**Source texts of formatted documents**
++++++++++
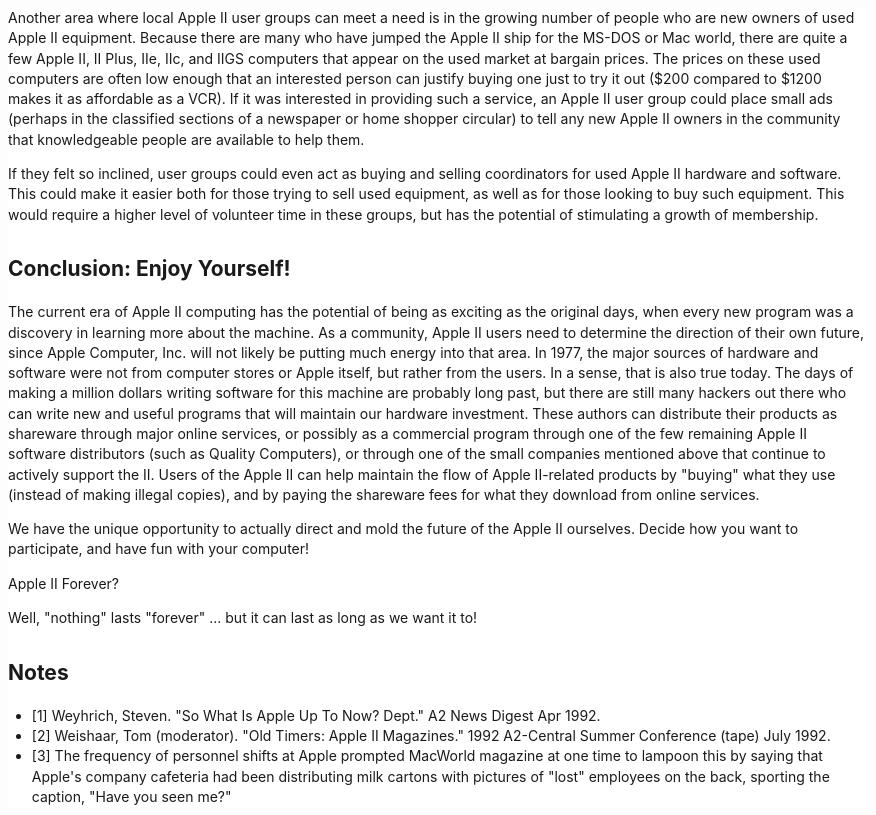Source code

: Another area where local Apple II user groups can meet a need is in the growing number of people who are new owners of used Apple II equipment. Because there are many who have jumped the Apple II ship for the MS-DOS or Mac world, there are quite a few Apple II, II Plus, IIe, IIc, and IIGS computers that appear on the used market at bargain prices. The prices on these used computers are often low enough that an interested person can justify buying one just to try it out ($200 compared to $1200 makes it as affordable as a VCR). If it was interested in providing such a service, an Apple II user group could place small ads (perhaps in the classified sections of a newspaper or home shopper circular) to tell any new Apple II owners in the community that knowledgeable people are available to help them.

If they felt so inclined, user groups could even act as buying and selling coordinators for used Apple II hardware and software. This could make it easier both for those trying to sell used equipment, as well as for those looking to buy such equipment. This would require a higher level of volunteer time in these groups, but has the potential of stimulating a growth of membership.

## Conclusion: Enjoy Yourself!

The current era of Apple II computing has the potential of being as exciting as the original days, when every new program was a discovery in learning more about the machine. As a community, Apple II users need to determine the direction of their own future, since Apple Computer, Inc. will not likely be putting much energy into that area. In 1977, the major sources of hardware and software were not from computer stores or Apple itself, but rather from the users. In a sense, that is also true today. The days of making a million dollars writing software for this machine are probably long past, but there are still many hackers out there who can write new and useful programs that will maintain our hardware investment. These authors can distribute their products as shareware through major online services, or possibly as a commercial program through one of the few remaining Apple II software distributors (such as Quality Computers), or through one of the small companies mentioned above that continue to actively support the II. Users of the Apple II can help maintain the flow of Apple II-related products by "buying" what they use (instead of making illegal copies), and by paying the shareware fees for what they download from online services.

We have the unique opportunity to actually direct and mold the future of the Apple II ourselves. Decide how you want to participate, and have fun with your computer!

Apple II Forever?

Well, "nothing" lasts "forever" ... but it can last as long as we want it to!

## Notes


* [1] Weyhrich, Steven. "So What Is Apple Up To Now? Dept." A2 News Digest Apr 1992.
* [2] Weishaar, Tom (moderator). "Old Timers: Apple II Magazines." 1992 A2-Central Summer Conference (tape) July 1992.
* [3] The frequency of personnel shifts at Apple prompted MacWorld magazine at one time to lampoon this by saying that Apple's company cafeteria had been distributing milk cartons with pictures of "lost" employees on the back, sporting the caption, "Have you seen me?"

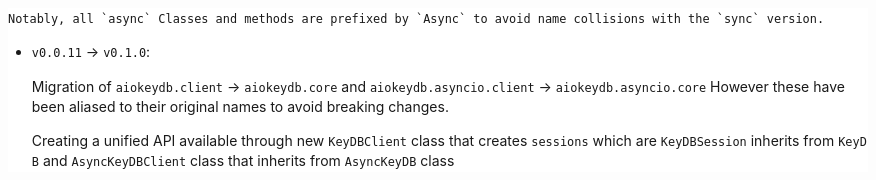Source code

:     Notably, all `async` Classes and methods are prefixed by `Async` to avoid name collisions with the `sync` version.

- `v0.0.11` -> `v0.1.0`: 

    Migration of `aiokeydb.client` -> `aiokeydb.core` and `aiokeydb.asyncio.client` -> `aiokeydb.asyncio.core`
    However these have been aliased to their original names to avoid breaking changes.

    Creating a unified API available through new `KeyDBClient` class that creates `sessions` which are `KeyDBSession` inherits from `KeyDB` and `AsyncKeyDBClient` class that inherits from `AsyncKeyDB` class

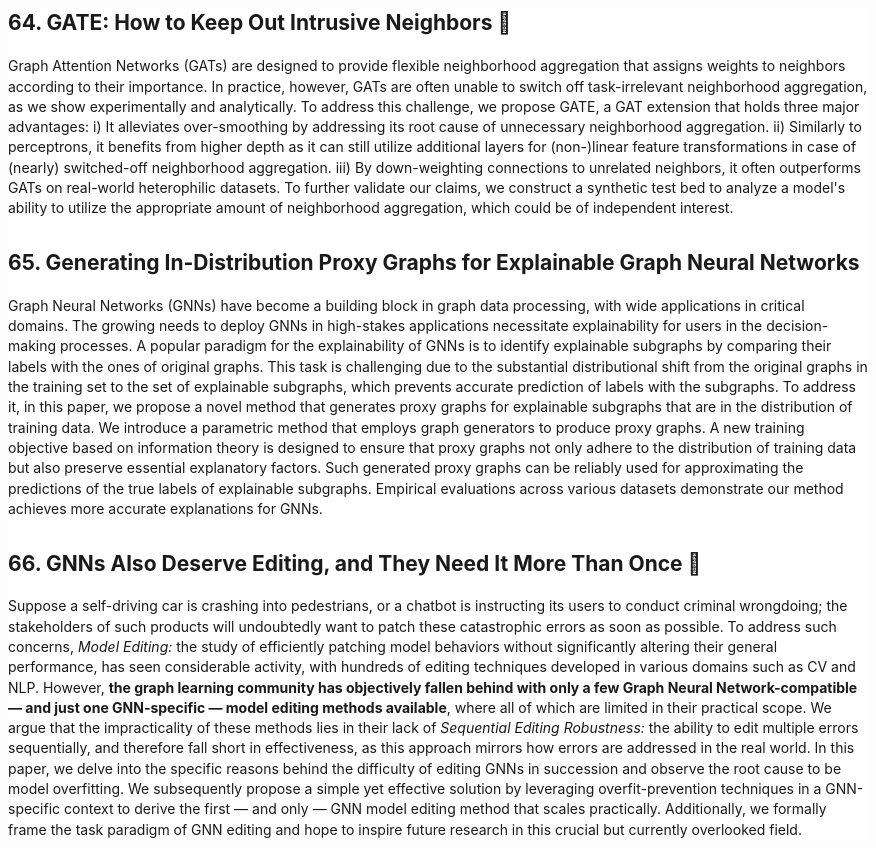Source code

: ## 64. GATE: How to Keep Out Intrusive Neighbors 🌟
Graph Attention Networks (GATs) are designed to provide flexible neighborhood aggregation that assigns weights to neighbors according to their importance. In practice, however, GATs are often unable to switch off task-irrelevant neighborhood aggregation, as we show experimentally and analytically. To address this challenge, we propose GATE, a GAT extension that holds three major advantages: i) It alleviates over-smoothing by addressing its root cause of unnecessary neighborhood aggregation. ii) Similarly to perceptrons, it benefits from higher depth as it can still utilize additional layers for (non-)linear feature transformations in case of (nearly) switched-off neighborhood aggregation. iii) By down-weighting connections to unrelated neighbors, it often outperforms GATs on real-world heterophilic datasets. To further validate our claims, we construct a synthetic test bed to analyze a model's ability to utilize the appropriate amount of neighborhood aggregation, which could be of independent interest.

## 65. Generating In-Distribution Proxy Graphs for Explainable Graph Neural Networks
Graph Neural Networks (GNNs) have become a building block in graph data processing, with wide applications in critical domains. The growing needs to deploy GNNs in high-stakes applications necessitate explainability for users in the decision-making processes. A popular paradigm for the explainability of GNNs is to identify explainable subgraphs by comparing their labels with the ones of original graphs. This task is challenging due to the substantial distributional shift from the original graphs in the training set to the set of explainable subgraphs, which prevents accurate prediction of labels with the subgraphs. To address it, in this paper, we propose a novel method that generates proxy graphs for explainable subgraphs that are in the distribution of training data. We introduce a parametric method that employs graph generators to produce proxy graphs. A new training objective based on information theory is designed to ensure that proxy graphs not only adhere to the distribution of training data but also preserve essential explanatory factors. Such generated proxy graphs can be reliably used for approximating the predictions of the true labels of explainable subgraphs. Empirical evaluations across various datasets demonstrate our method achieves more accurate explanations for GNNs.

## 66. GNNs Also Deserve Editing, and They Need It More Than Once 🌟
Suppose a self-driving car is crashing into pedestrians, or a chatbot is instructing its users to conduct criminal wrongdoing; the stakeholders of such products will undoubtedly want to patch these catastrophic errors as soon as possible. To address such concerns, *Model Editing:* the study of efficiently patching model behaviors without significantly altering their general performance, has seen considerable activity, with hundreds of editing techniques developed in various domains such as CV and NLP. However, **the graph learning community has objectively fallen behind with only a few Graph Neural Network-compatible — and just one GNN-specific — model editing methods available**, where all of which are limited in their practical scope. We argue that the impracticality of these methods lies in their lack of *Sequential Editing Robustness:* the ability to edit multiple errors sequentially, and therefore fall short in effectiveness, as this approach mirrors how errors are addressed in the real world. In this paper, we delve into the specific reasons behind the difficulty of editing GNNs in succession and observe the root cause to be model overfitting. We subsequently propose a simple yet effective solution by leveraging overfit-prevention techniques in a GNN-specific context to derive the first — and only — GNN model editing method that scales practically. Additionally, we formally frame the task paradigm of GNN editing and hope to inspire future research in this crucial but currently overlooked field.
++++++++++
**What the exercise asks**
Every line above with the string "GATE" in it needs to be copied.

**Solution**
: ## 64. GATE: How to Keep Out Intrusive Neighbors 🌟
Graph Attention Networks (GATs) are designed to provide flexible neighborhood aggregation that assigns weights to neighbors according to their importance. In practice, however, GATs are often unable to switch off task-irrelevant neighborhood aggregation, as we show experimentally and analytically. To address this challenge, we propose GATE, a GAT extension that holds three major advantages: i) It alleviates over-smoothing by addressing its root cause of unnecessary neighborhood aggregation. ii) Similarly to perceptrons, it benefits from higher depth as it can still utilize additional layers for (non-)linear feature transformations in case of (nearly) switched-off neighborhood aggregation. iii) By down-weighting connections to unrelated neighbors, it often outperforms GATs on real-world heterophilic datasets. To further validate our claims, we construct a synthetic test bed to analyze a model's ability to utilize the appropriate amount of neighborhood aggregation, which could be of independent interest.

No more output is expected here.